The Business Journal on Monday spoke with DeWitt III about the Cardinals' current operations. The conversation has been edited for length and clarity.
From the financial side, what is your biggest concern today? There’s so many unknowns. If you miss large chunks of revenue, what are the ways in which you can make that up on the expense side? Obviously, player salaries is the $64,000 question. That’s a comically low number to use as a way of making that point. There’s a lot of discussion. The MLB Commissioner’s office is in discussions with the players' association on trying to work out a framework for dealing with it.
Have you done internal projections to see what the worst-case scenario might be and what it might mean for revenue? We’ve done that. We’ve done scenario planning — losing 10%, 20%, 30%, that kind of thing. We’ve all done that. Those kinds of planning exercises are going on throughout the league and MLB is using those collectively to go into these larger discussions with the players' association and other matters.

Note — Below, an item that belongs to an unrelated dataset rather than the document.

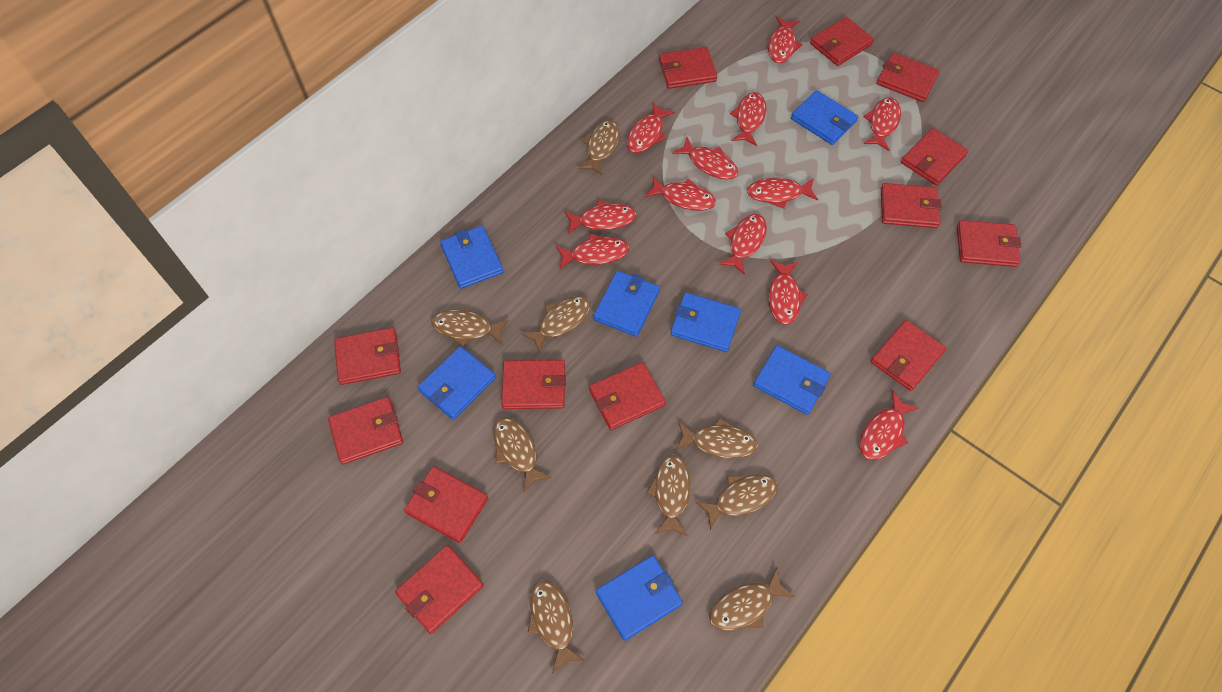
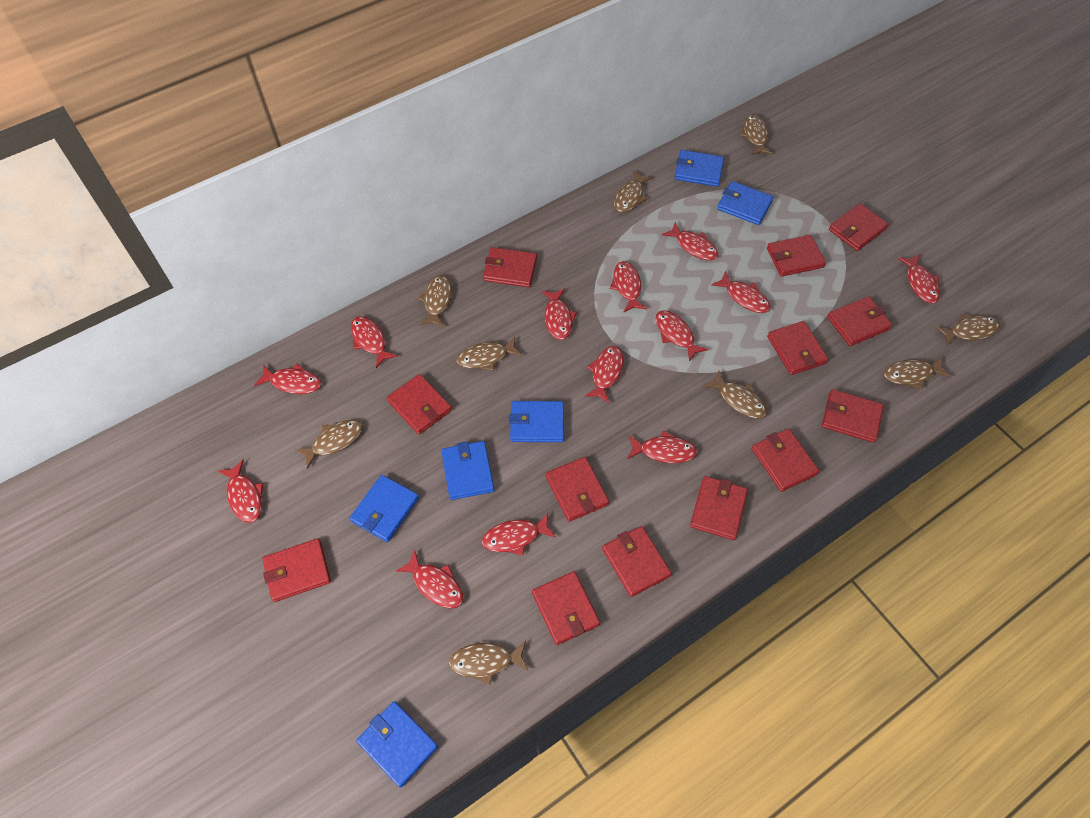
blue wallet: [417,346,496,420] [440,226,503,289] [594,271,660,337] [596,555,683,641] [671,292,741,352] [753,345,831,415] [791,90,858,145] = 7 -> [349,475,419,542] [356,701,438,788] [441,441,494,500] [509,401,564,442] [675,150,724,187] [717,181,774,225] = 6
red fish: [556,234,629,269] [564,200,636,234] [627,102,675,153] [645,176,716,211] [672,137,738,179] [719,214,767,275] [730,92,767,146] [747,178,818,209] [768,17,803,63] [768,260,808,325] [860,391,919,460] [864,97,901,151] = 12 -> [218,460,263,523] [254,364,321,394] [351,316,398,368] [396,550,463,608] [482,513,556,555] [542,288,577,340] [585,346,624,403] [610,261,647,312] [628,431,697,463] [655,310,709,362] [662,222,718,260] [711,271,771,313] [897,254,940,303] = 13

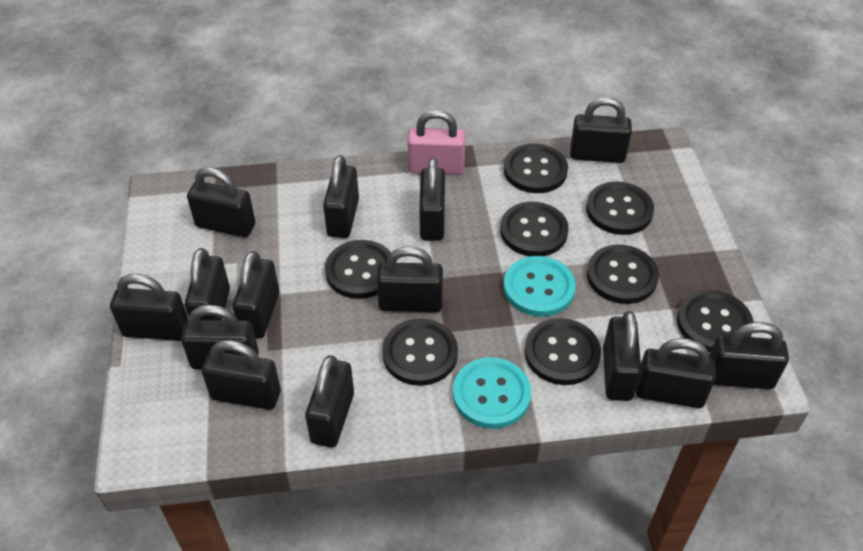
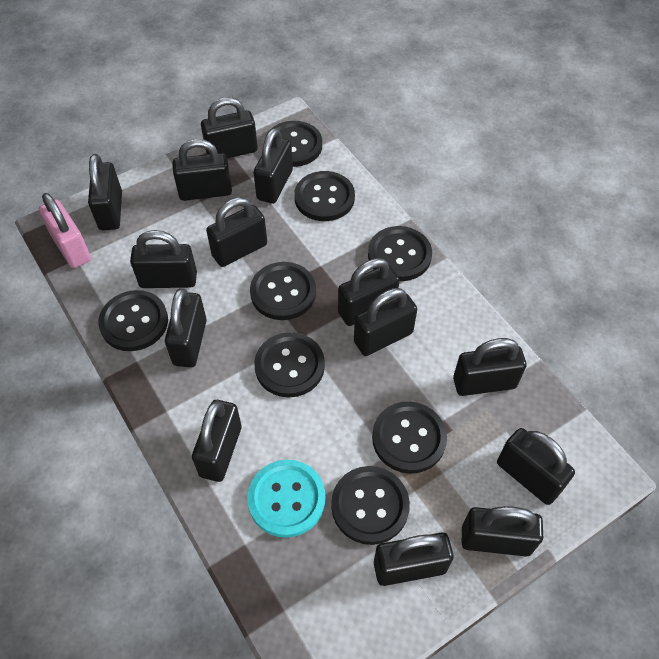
turquoise button: [453,357,531,429] [504,256,576,316] = 2 -> [247,460,325,538] = 1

Is this having any impact on the remaining construction as part of Ballpark Village's phase II expansion? So far not yet. We’re obviously watching that very closely. I think the most recent restrictions that the mayor imposed on gatherings and essential business doesn’t affect our finalizing of construction. Having said that, PARIC, who is our main general contractor, is having to modify their work rules in order to comply with some of these social distancing issues. It’s likely there will be some delays as PARIC works through revised work rules to handle construction during this time.
When do you project to have information out to fans about what the ticketing process might be with possible cancellations? There was a call earlier today among all the teams and there’s a desire for it to be somewhat of a unified response on that. It’s really being dealt with at the MLB level in terms of deciding when we make those announcements. Obviously opening day was supposed to be later this week. It’s not going to happen. As soon as games start getting lost to the calendar, I think you’ll see a lot of information come out that relates to refund approaches and things of that nature. I’m hoping all the teams will be on the same page with how they deal with it.